One day we found databricks DBU cost surged, but we didn’t know which ADF job caused this issue. Then I asked Azure support if any way we can track to the pipeline level. Unfortunately, they told me “ Regarding your question, please note that you can only track cost against the resource group or workspace(cluster). Unfortunately, there is no way to track Databricks cost at a job or user level.” Ok, that’s fine.
However, when I opened the cost details which exported from cost management in Azure, I found a tag column in DBU resource usage.
"ClusterId": "1210-XXXX-XXXX","DatabricksInstancePoolCreatorId": "XXXXXX","DatabricksInstancePoolId": "1025-204618-XXXXX-pool-XXXXXX","ClusterName": "job-8810145-run-1","JobId": "8810145","RunName": "ADF_df-eus-prod-01_Standard_Module_run_pipeline_935e1d13-02c5-4ae3-9441-3a414d1ad0eb","Creator": "XXXX@XXXX.com","Vendor": "Databricks","DatabricksInstanceGroupId": "-8346123XXXXX6640367"

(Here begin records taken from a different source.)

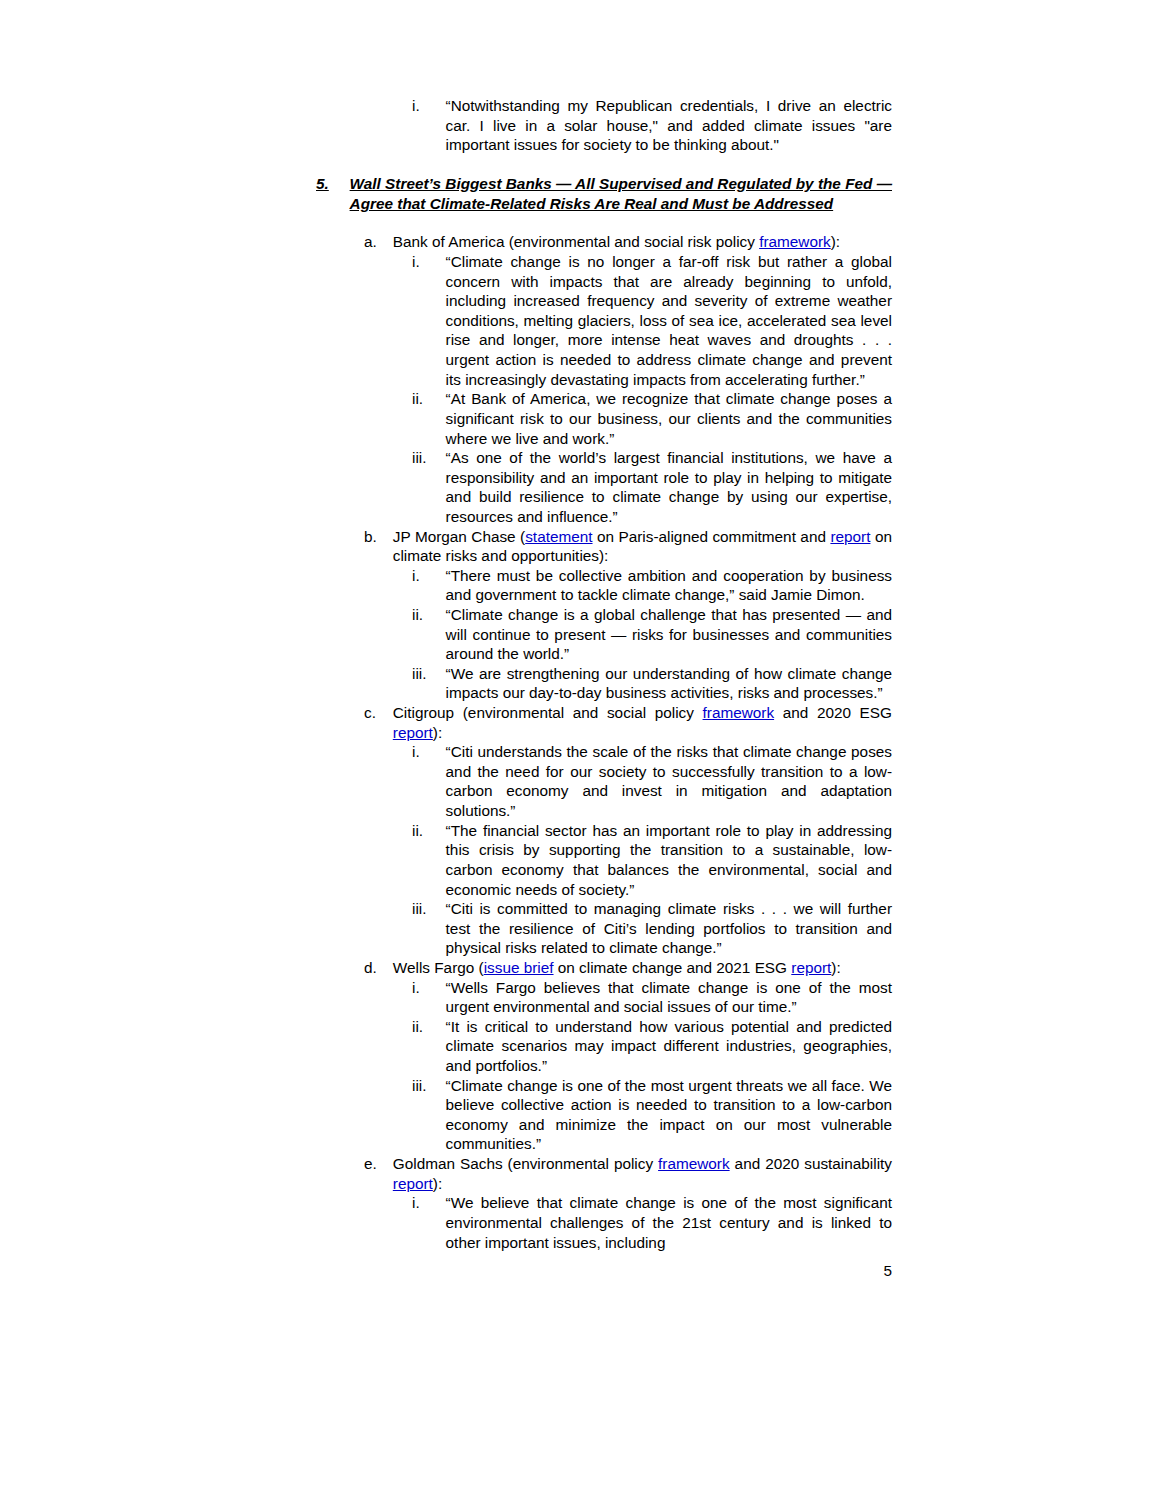i. “Notwithstanding my Republican credentials, I drive an electric car. I live in a solar house," and added climate issues "are important issues for society to be thinking about."
5. Wall Street’s Biggest Banks — All Supervised and Regulated by the Fed — Agree that Climate-Related Risks Are Real and Must be Addressed
a. Bank of America (environmental and social risk policy framework):
i. “Climate change is no longer a far-off risk but rather a global concern with impacts that are already beginning to unfold, including increased frequency and severity of extreme weather conditions, melting glaciers, loss of sea ice, accelerated sea level rise and longer, more intense heat waves and droughts . . . urgent action is needed to address climate change and prevent its increasingly devastating impacts from accelerating further.”
ii. “At Bank of America, we recognize that climate change poses a significant risk to our business, our clients and the communities where we live and work.”
iii. “As one of the world’s largest financial institutions, we have a responsibility and an important role to play in helping to mitigate and build resilience to climate change by using our expertise, resources and influence.”
b. JP Morgan Chase (statement on Paris-aligned commitment and report on climate risks and opportunities):
i. “There must be collective ambition and cooperation by business and government to tackle climate change,” said Jamie Dimon.
ii. “Climate change is a global challenge that has presented — and will continue to present — risks for businesses and communities around the world.”
iii. “We are strengthening our understanding of how climate change impacts our day-to-day business activities, risks and processes.”
c. Citigroup (environmental and social policy framework and 2020 ESG report):
i. “Citi understands the scale of the risks that climate change poses and the need for our society to successfully transition to a low-carbon economy and invest in mitigation and adaptation solutions.”
ii. “The financial sector has an important role to play in addressing this crisis by supporting the transition to a sustainable, low-carbon economy that balances the environmental, social and economic needs of society.”
iii. “Citi is committed to managing climate risks . . . we will further test the resilience of Citi’s lending portfolios to transition and physical risks related to climate change.”
d. Wells Fargo (issue brief on climate change and 2021 ESG report):
i. “Wells Fargo believes that climate change is one of the most urgent environmental and social issues of our time.”
ii. “It is critical to understand how various potential and predicted climate scenarios may impact different industries, geographies, and portfolios.”
iii. “Climate change is one of the most urgent threats we all face. We believe collective action is needed to transition to a low-carbon economy and minimize the impact on our most vulnerable communities.”
e. Goldman Sachs (environmental policy framework and 2020 sustainability report):
i. “We believe that climate change is one of the most significant environmental challenges of the 21st century and is linked to other important issues, including
5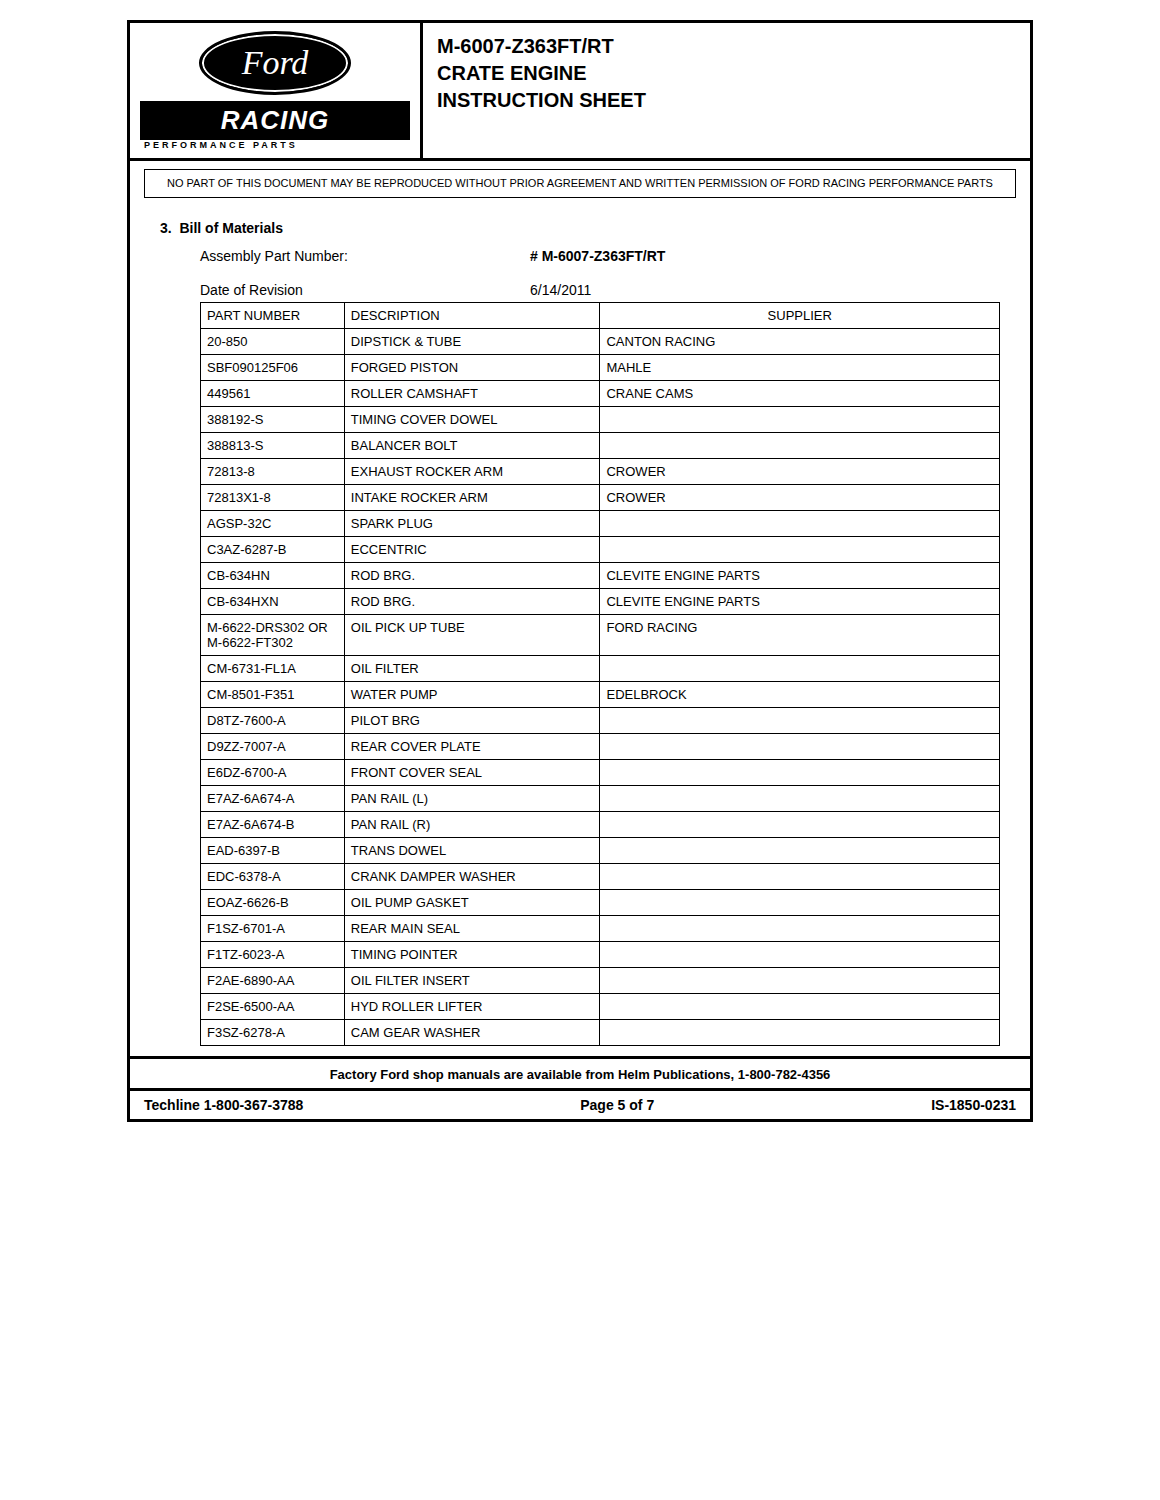Ford
RACING
PERFORMANCE PARTS
M-6007-Z363FT/RT
CRATE ENGINE
INSTRUCTION SHEET
NO PART OF THIS DOCUMENT MAY BE REPRODUCED WITHOUT PRIOR AGREEMENT AND WRITTEN PERMISSION OF FORD RACING PERFORMANCE PARTS
3. Bill of Materials
Assembly Part Number:
# M-6007-Z363FT/RT
Date of Revision
6/14/2011
| PART NUMBER | DESCRIPTION | SUPPLIER |
| --- | --- | --- |
| 20-850 | DIPSTICK & TUBE | CANTON RACING |
| SBF090125F06 | FORGED PISTON | MAHLE |
| 449561 | ROLLER CAMSHAFT | CRANE CAMS |
| 388192-S | TIMING COVER DOWEL | |
| 388813-S | BALANCER BOLT | |
| 72813-8 | EXHAUST ROCKER ARM | CROWER |
| 72813X1-8 | INTAKE ROCKER ARM | CROWER |
| AGSP-32C | SPARK PLUG | |
| C3AZ-6287-B | ECCENTRIC | |
| CB-634HN | ROD BRG. | CLEVITE ENGINE PARTS |
| CB-634HXN | ROD BRG. | CLEVITE ENGINE PARTS |
| M-6622-DRS302 OR M-6622-FT302 | OIL PICK UP TUBE | FORD RACING |
| CM-6731-FL1A | OIL FILTER | |
| CM-8501-F351 | WATER PUMP | EDELBROCK |
| D8TZ-7600-A | PILOT BRG | |
| D9ZZ-7007-A | REAR COVER PLATE | |
| E6DZ-6700-A | FRONT COVER SEAL | |
| E7AZ-6A674-A | PAN RAIL (L) | |
| E7AZ-6A674-B | PAN RAIL (R) | |
| EAD-6397-B | TRANS DOWEL | |
| EDC-6378-A | CRANK DAMPER WASHER | |
| EOAZ-6626-B | OIL PUMP GASKET | |
| F1SZ-6701-A | REAR MAIN SEAL | |
| F1TZ-6023-A | TIMING POINTER | |
| F2AE-6890-AA | OIL FILTER INSERT | |
| F2SE-6500-AA | HYD ROLLER LIFTER | |
| F3SZ-6278-A | CAM GEAR WASHER | |
Factory Ford shop manuals are available from Helm Publications, 1-800-782-4356
Techline 1-800-367-3788
Page 5 of 7
IS-1850-0231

Are these our databricks information? Maybe we can do something !? After consulting from my coworker Sai, he told me the JobID is similar to notebook run ID. Then everything could be solved since we already records everything when running notebook including ADF pipeline Id, cust information, notebook name, notebook Runid(jobId) and start-end time.
By simple SQL query to join cost csv table and log table, we can category DBU cost to each ADF pipeline.
select ProductName,t2.notebook_name,sum(t1.PreTaxCost) from cost_df t1 left join (select distinct notebook_name,notebook_runID,cust_name from delta.`/mnt/eus-logging/job-log-details` ) t2 on t2.notebook_runID=get_jobid(Tags) where ProductName='Azure Databricks - Premium - Jobs Compute - DBU' group by ProductName,t2.notebook_name
To go through this process, you have to log the ADF pipeline and notebook runtime information when you execute the notebook. I was doing this by add following function at the start/end of notebook.
# at beginning notebook_name = dbutils.notebook.entry_point.getDbutils().notebook().getContext().notebookPath().get() notebook_RunID = getRunID() # this is function in /Public/JOB_LOG write_log_detail(ADFRunID,cust_id,cust_name,notebook_name,notebook_RunID,startTime=str(datetime.now())) # notebook start time # at the end write_log_detail(ADFRunID,cust_id,cust_name,notebook_name,notebook_RunID,endTime=str(datetime.now())) # notebook end time
Here function write_log_detail is the one writing into delta table.
Unfortunately, I have not found the way to break down the VM cost into pipeline level, I think there should be a way. Just need be more time. will update later.